Evangelisch im Allgäu – ein bisschen Geschichte

Wie im Bilderbuch: Natur, soweit das Auge reicht.

Eine Landschaft, um sich zu erholen, reich an Kultur und Geschichte. Das Christentum brachten vor ungefähr 1250 Jahren Wandermönche aus St. Gallen zu den Alemannen und Kelten. Der bekannteste unter ihnen war der Heilige Magnus, auch Sankt Mang genannt. Noch heute trägt die größte evangelische Kirche des Allgäus in Kempten seinen Namen, aber auch katholische Kirchen und ein Kemptener Stadtteil sind nach ihm benannt.  

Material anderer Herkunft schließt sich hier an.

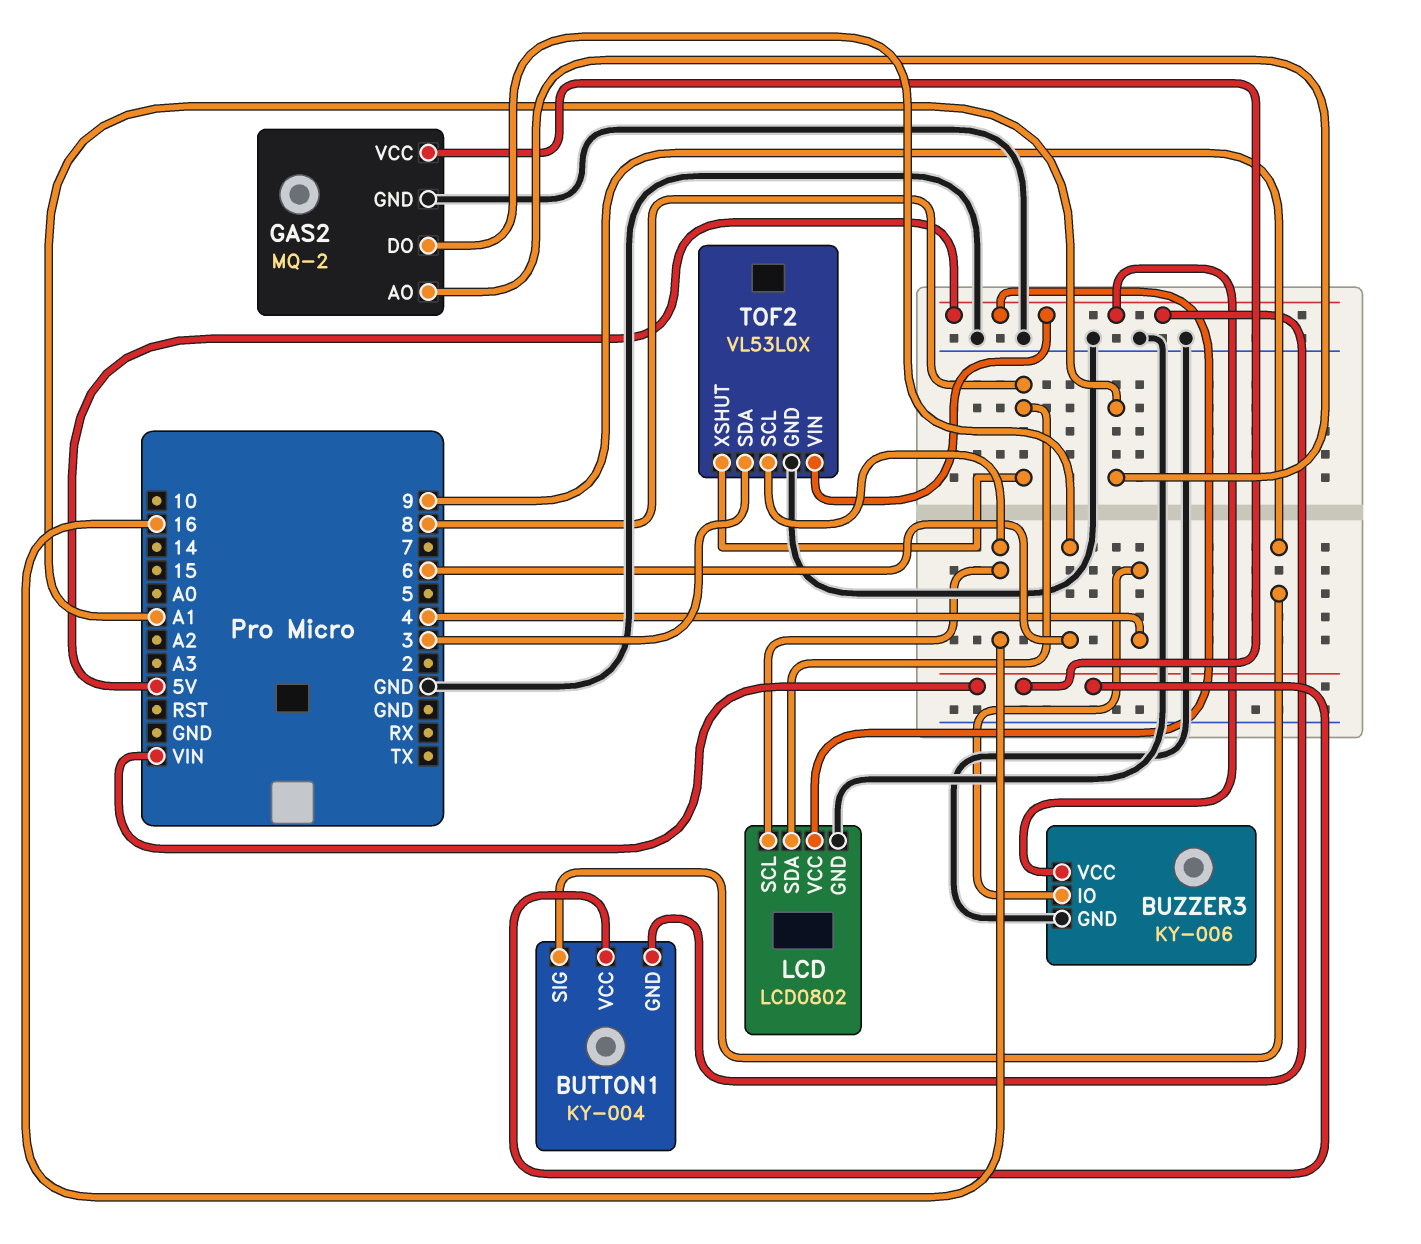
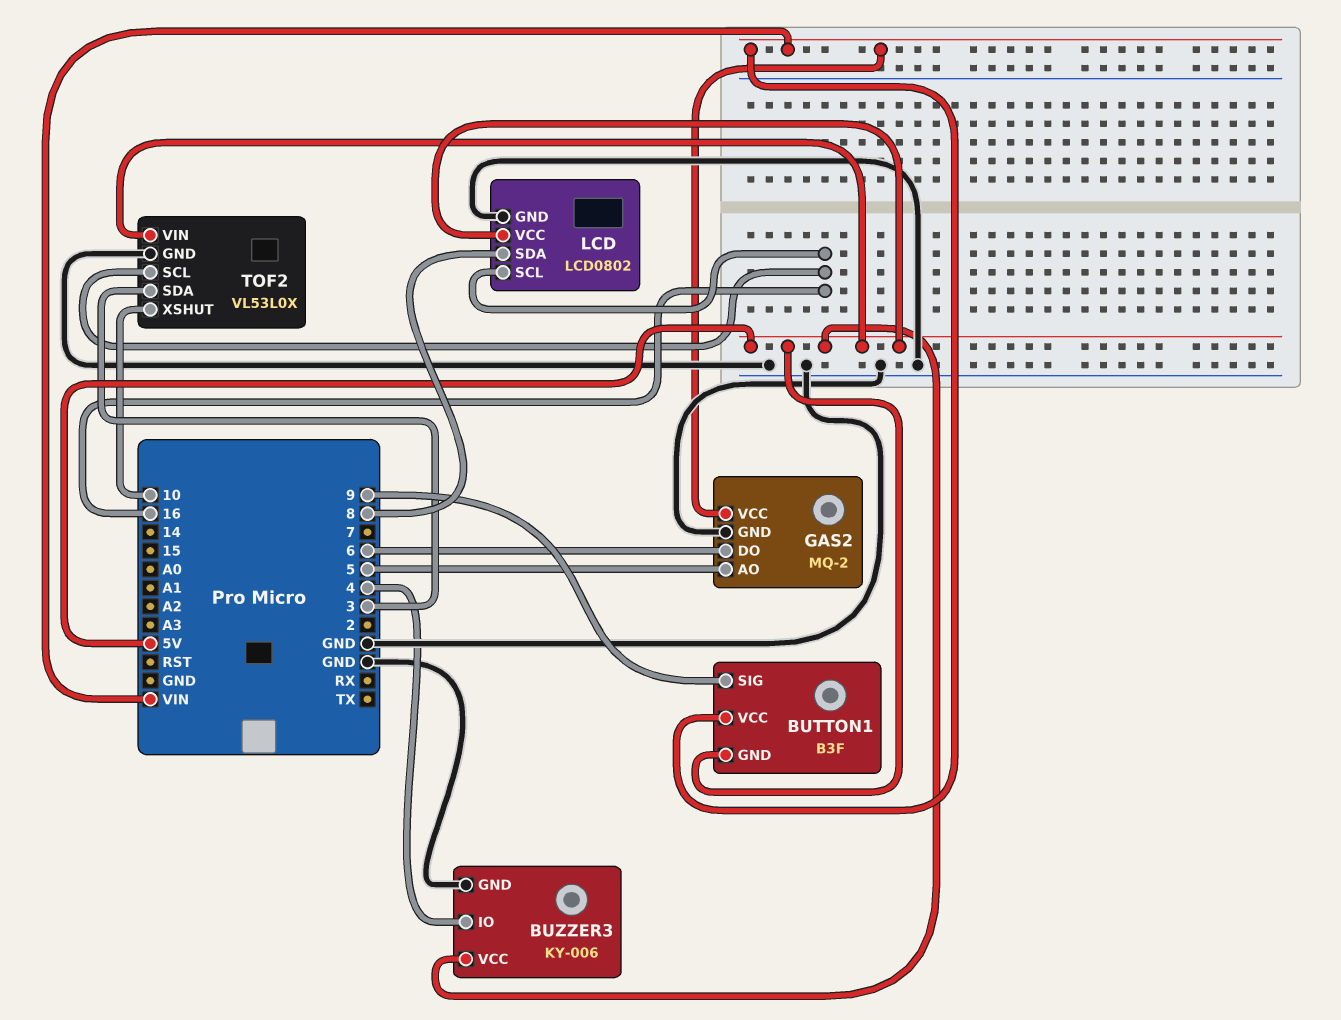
BUTTON1: KY-004 -> B3F
GAS2 pin AO: A1 -> 5
TOF2 pin XSHUT: 8 -> 10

Was viele nicht wissen: Mit der Geschichte unserer Region ist die der evangelischen Kirche eng verbunden. Die Pfarrherren und gebildeten Bürger lasen eifrig reformatorische Schriften. So kam es, dass sich die Reichsstädte Kempten, Kaufbeuren und Lindau sowie (jenseits unseres Dekanatsbezirks) Isny und Memmingen bereits ab 1520 der Reformation anschlossen.

Auf dem 2. Reichstag zu Speyer (1529) gehörte u. a. die Reichsstadt Kempten zu den Unterzeichnern der so genannten Protestatio, die für die "Protestanten" namensgebend wurde. Ein lutherischer Pfarrer an der St.-Mang-Kirche, der Slowene Primus Truber, übersetzte die Bibel für seine Landsleute. Er wurde zum Schöpfer der slowenischen Schriftsprache und die Slowenen ehren ihn bis heute mit seinem Bildnis auf den Banknoten.

St. Stephan in Lindau/B.
Bildrechte J. Martin
Die evangelische Inselkirche St. Stephan in Lindau

Durch die Nähe zur Schweiz gestaltete sich die Frage „reformiert oder lutherisch?“ für die Evangelischen im Allgäu über Jahrzehnte schwierig. Im 16. Jahrhundert wechselten die Städte oft mehrfach ihr Bekenntnis. Vor allem Lindau ging einen Sonderweg, indem es sich zunächst nicht der Confessio Augustana, sondern der sogenannten Tetrapolitana anschloss. Erst als der Augsburger Religionsfriede von 1555 lutherische Besitzstände besser schützte, begann das Luthertum sich im Allgäu durchzusetzen.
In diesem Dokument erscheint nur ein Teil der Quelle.